«En una noche oscura, con ansias en amores inflamada…» (San Juan de la Cruz, Noche oscura del alma). A veces, la verdad es que el sol no se pone; se hunde como un ancla en el pecho. No es tristeza de domingo. Es un peso. Uno de esos que te deja la mirada fija en una pelusa de la alfombra mientras el mundo afuera sigue girando, ruidoso e indiferente. ¿Cómo se vuelve de ese exilio?
En su obra El hombre en busca de sentido, Viktor Frankl nos lanza un salvavidas que no es de plástico, sino de pura voluntad. Él decía que hasta en el rincón más mugriento de un campo de concentración, el hombre puede decidir qué actitud tomar. La depresión, ese «sol hundido», suele robarnos el logos, el sentido. Pero el sentido no se inventa, che, se descubre. Está ahí, agazapado entre los escombros de una rutina que se siente vacía, esperando que uno deje de mirar el abismo para buscar un resquicio de luz.
Mira, si viste Melancholia de Lars von Trier, entiendes de qué hablo. Esa imagen final, con el planeta gigante acercándose mientras Justine espera sentada, es la metáfora perfecta del colapso. Para quien vive en la sombra, la catástrofe no es algo que «podría» pasar; es algo que ya está ocurriendo. Es una inercia visual donde el futuro se cancela. Pero, a diferencia de la peli, en la clínica de la existencia intentamos que el impacto no sea el fin, sino un punto de apoyo para el despegue.

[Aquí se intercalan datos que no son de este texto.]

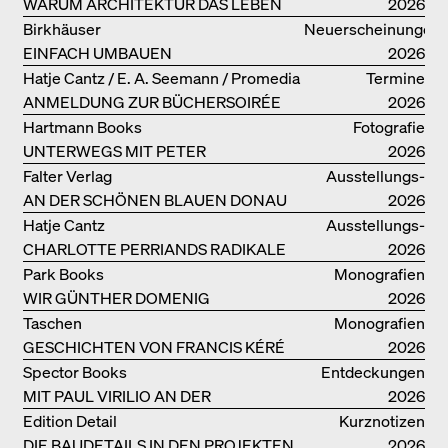
WARUM ARCHITEKTUR DAS LEBEN
2026
VERBESSERN KANN: ANNA
Birkhäuser
Neuerscheinungen
HERINGER
EINFACH UMBAUEN
2026
Hatje Cantz / E. A. Seemann / Promedia
Termine
ANMELDUNG ZUR BÜCHERSOIRÉE
2026
AM 13. JULI
Hartmann Books
Fotografie
UNTERWEGS MIT PETER
2026
BIALOBRZESKI
Falter Verlag
Ausstellungs­
AN DER SCHÖNEN BLAUEN DONAU
kataloge
2026
Hatje Cantz
Ausstellungs­
CHARLOTTE PERRIANDS RADIKALE
kataloge
2026
IDEEN ZUM WOHNEN
Park Books
Monografien
WIR GÜNTHER DOMENIG
2026
Taschen
Monografien
GESCHICHTEN VON FRANCIS KÉRÉ
2026
Spector Books
Entdeckungen
MIT PAUL VIRILIO AN DER
2026
ATLANTIKKÜSTE
Edition Detail
Kurznotizen
DIE BAUDETAILS IN DEN PROJEKTEN
2026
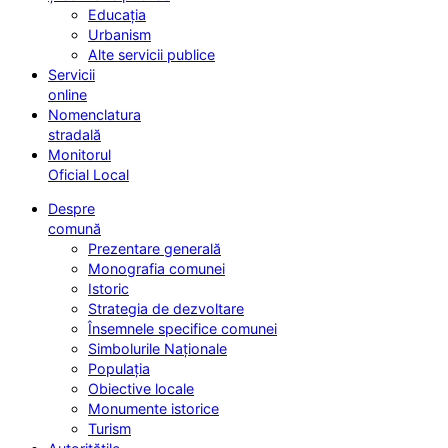
Educația
Urbanism
Alte servicii publice
Servicii
online
Nomenclatura
stradală
Monitorul
Oficial Local
Despre
comună
Prezentare generală
Monografia comunei
Istoric
Strategia de dezvoltare
Însemnele specifice comunei
Simbolurile Naționale
Populația
Obiective locale
Monumente istorice
Turism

Si esta sensación tuviera banda sonora, sería la versión de «Hurt» de Johnny Cash. Esa voz rota que dice: «I focus on the pain, the only thing that’s real». Es visceral. Te eriza la piel porque suena a verdad desnuda. La música ahí no busca consolarte con violines dulces, sino validarte el desgarro. A veces, para salir del pozo, primero hay que aceptar que las paredes están frías y que el eco de nuestra propia soledad es parte del paisaje.

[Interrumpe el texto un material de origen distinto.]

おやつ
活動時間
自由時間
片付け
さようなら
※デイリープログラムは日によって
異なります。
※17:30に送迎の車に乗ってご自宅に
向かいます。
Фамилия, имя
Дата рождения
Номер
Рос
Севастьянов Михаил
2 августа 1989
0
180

Hay una pintura de Goya, el Perro semihundido, que me obsesiona. Se ve solo la cabecita de un perro asomando tras una masa ocre, mirando hacia arriba. No sabemos si se está ahogando o si está intentando trepar. Esa es la ambivalencia de la depresión. Es un estado liminal. El arte nos dice que, incluso cuando estamos sumergidos hasta el cuello en la nada, la mirada sigue buscando un punto de referencia en el cielo. Es un instinto de supervivencia que la lógica a veces no alcanza a explicar.

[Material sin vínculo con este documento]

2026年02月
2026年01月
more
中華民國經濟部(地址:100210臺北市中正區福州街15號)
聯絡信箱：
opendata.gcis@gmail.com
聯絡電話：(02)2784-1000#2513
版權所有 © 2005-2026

Creo, muy personalmente, que nadie sale del pozo solo con manuales. La activación conductual es el primer paso: mover un dedo, luego una mano. Mi objetivo semanal es «Caminar con el paciente por el valle de sombras: Una mirada clínica», lo que significa no apurar el amanecer, sino aprender a encender una linterna mientras todavía es de noche. No busques grandes épicas; buscá ese pequeño acto —un café, una llamada, un paseo— que le devuelva un gramo de peso a tu existencia.
Referencias Bibliográficas
- Frankl, V. E. (2015). El hombre en busca de sentido. Herder Editorial.
- Goya, F. (1819-1823). Perro semihundido [Pintura]. Museo del Prado, Madrid.
- San Juan de la Cruz. (2010). Poesía completa. Alianza Editorial.
- Von Trier, L. (Director). (2011). Melancholia [Película]. Zentropa.